Енин вчерашний наскок Терёху развеселил. «Теперь, небось, в поезде на сиденье аж подскакивает. Про египетский цирк читает. Ищет в сценарии зашифрованные сообщения. И ведь ничего, сволочь, не добился, но доносить продолжит. Вот и выходит: не живёт нынешний строчкогон без доноса! Обязательно начнёт мои каракули по инстанциям рассылать…
Здесь Терёха заторопился, мигом собрался и покатил вместо речки Вороны в Областной музей. По дороге снова пришло сообщение от Самохи: «Все гавайянки – дешёвки! Что креолки, что филлипинки. Но много о себе понимают. Цирк для них сплошное дурачество и фокусы с попугаями. Скоро вернусь. Ох, и закатим с тобой представление! Опять, ёксель-моксель, цирко-театр устроим. Помнишь «Чудесную Маротту»?
И Терёха вспомнил. Но не придуманный им когда-то цирковой спектакль. Цирковой шатёр своего детства вспомнил.
А вспомнив, не доезжая двух кварталов до музея, машину отпустил, присел на скамейку, и глубоко, со свистом, втянул в себя сладко-волнующий воздух города Во.
Жизнь будничная, не-московская и не-африканская: с уютными магазинами и крохотными базарчиками, с холодной окрошкой и горячими пирожками, с ласкающим нёбо вином, с рыбами плещущими хвостами в водохранилище, с белыми и коричневыми бабочками, которые вот-вот должны были суматошно и счастливо зашнырять над кустами, – овеяла его прелестью и простотой. Заволоклась паутиной эпох улица Веры Фигнер, вместо неё лёг под ноги пышущий зелёным цветом Петровский остров, ныне пустующий, а когда-то работный и весёлый, взлетела и опустилась, подобно птице, пробующей повреждённое крыло, жизнь дивно-русская, потаённо-ласкающая, только ему предназначенная, уводящая постепенно от будоражащих видений и рваных ран.
А ещё увидал Пудов Терентий, бегущие рядом, близко, совсем недалеко от скамейки, на которую присел, реки времён.
Чисты и прозрачны были эти реки!
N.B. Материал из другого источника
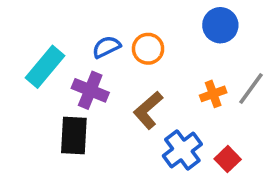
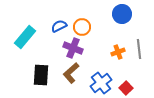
gray line: (251, 88) -> (139, 49), turned -42
purple cross: (90, 90) -> (73, 48), moved
brown L-shape: (148, 110) -> (71, 73), moved

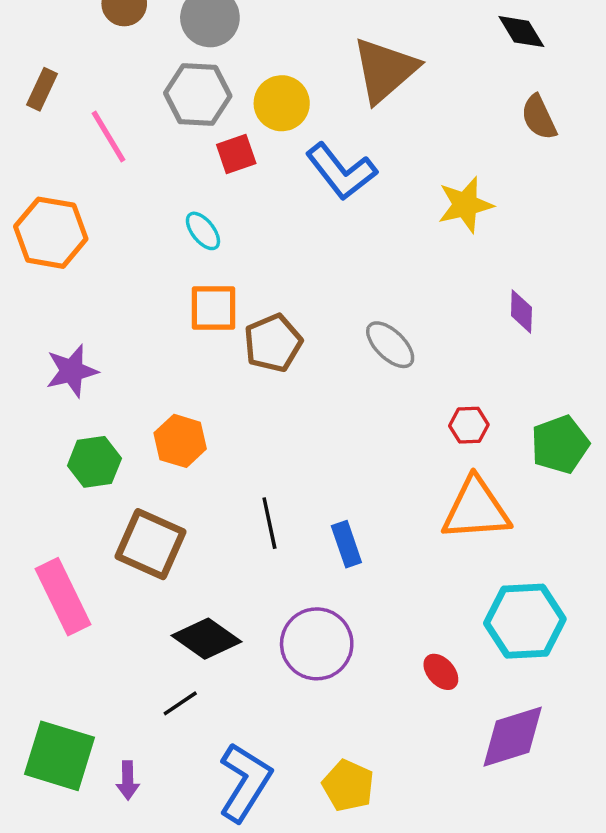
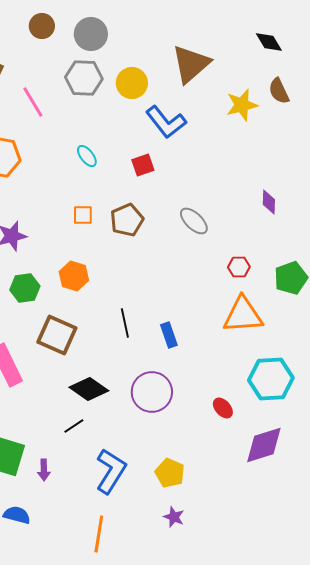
red square: (236, 154) -> (143, 165), moved
yellow star: (465, 205) -> (242, 105), moved
orange square: (213, 308) -> (83, 215), moved, size x0.7

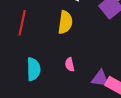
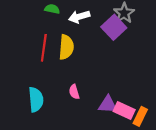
red line: (22, 23) -> (44, 48), moved

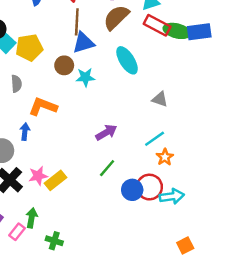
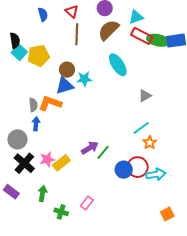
blue triangle: (83, 43) -> (65, 86), moved
gray semicircle: (16, 84) -> (33, 105), moved
gray triangle: (160, 99) -> (145, 96), turned -48
purple arrow: (106, 132) -> (90, 148), moved
pink rectangle: (17, 232) -> (87, 203), moved

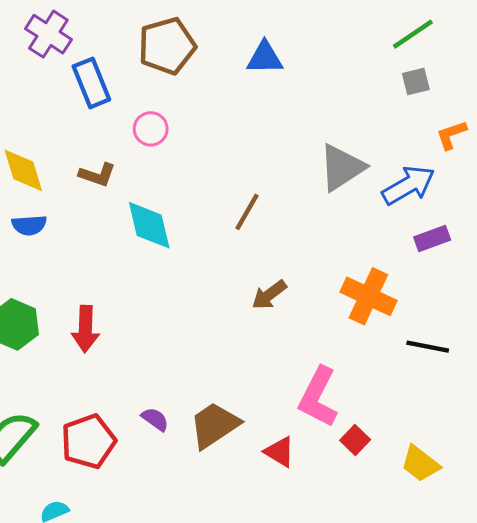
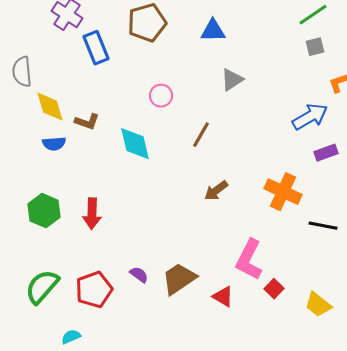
pink circle: (151, 129) -> (161, 96), moved
gray triangle: (342, 167) -> (232, 80), moved, size x0.7
brown L-shape: (97, 175) -> (87, 122), moved

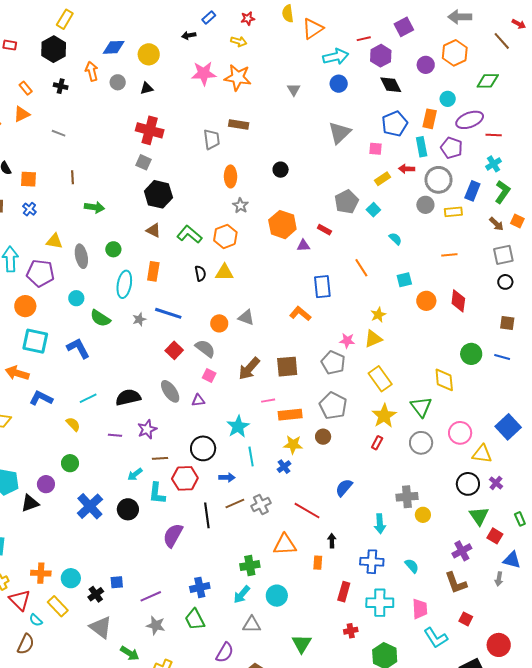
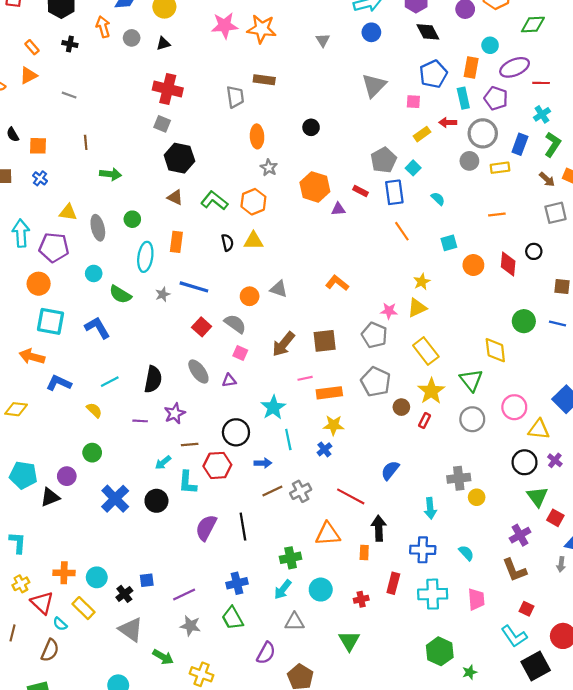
black circle: (505, 282) -> (534, 251), moved
blue rectangle: (322, 287) -> (394, 192), moved
black semicircle: (128, 397) -> (153, 379), turned 115
brown circle: (323, 437) -> (401, 407), moved
black line: (207, 515) -> (243, 527), moved
black arrow: (332, 541) -> (379, 528), size x1.6
red cross: (351, 631) -> (361, 599), moved
cyan L-shape: (436, 638) -> (514, 636), moved

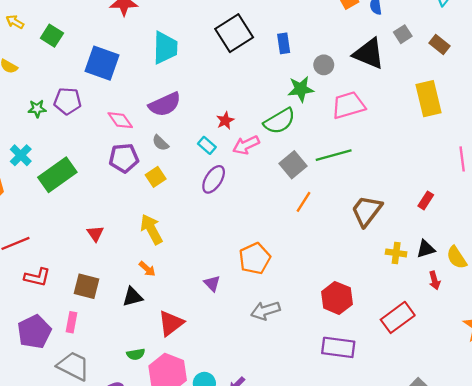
То машкерадное Невско-Петровское время в них отражалось, то плескало у ног разбойное время питаемой снегами полноводной Вороны, то Москворецкое затейливо-купеческое время, несущее в своей струе цветные старинные теремки, прогулочные плоскодонки, причудливые, хорошо выструганные ярмарочные деревянные игрушки. Но радость была в том, что все эти времена плыли-уплывали, однако без следа не пропадали, постоянно обозначая себя где-то совсем недалеко, чуть ли не за спиной. А вот что оставалось прямо перед глазами, что слегка приподнимало и покачивало Пудова – так это время собственное, которое, как и советовал Терентий Африканец, он, сидя на скамейке, направил в неизведанное русло.
Тут сердце Терёхино и дало сбой.
Глаза сами собой закрылись, а потом широко открылись вновь: потому как прямо из околомузейного пространства, заторопился он, шлёпая крохотными ботиночками на резиновом ходу, в звенящий от яркого света полудетский, полумладенческий цирк.
Варюха забеспокоилась. Ещё раз обведя взглядом корабельный Теллермановский лес, а вслед за ним слияние двух рек Хопра и Вороны, решила: хватит любоваться! Городок Борисоглебск, основанный в 1698 году по указу Петра Великого, ей нравился, даже пожить здесь месяц-другой захотелось. Однако до этого свою и родительскую жизнь наладить следовало. Сценарий для нового цирко-театра, написанный Терентием Фомичом, подтолкнул к мысли: хорошо бы стать укротительницей этого нового дела! А что? Наверняка получится. И Паучок поможет, глядишь, пиар организует.
– Вчера батяня на сообщение не ответил и сегодня молчит. Походу случилось что-то. Может, приболел. Поехали назад, Паучок.
Паутинщик беспокойства Варюхина не разделял, но на всякий случай быстренько согласился: рука у шестнадцатилетней Варвары оказалась тяжёлой и скорой.
– Сейчас, сейчас. Перекачаю только Бориса и Глеба с досок.
– Ладно, давай быстрей, я пока батянины записи полистаю.
Подстелив газетку, Варюха присела на брёвнышко, вынула исписанные круглым почерком листы, стала читать.
– Так, ну это пропустим. Ага. Агашечки. Вот оно! И стрёмно как!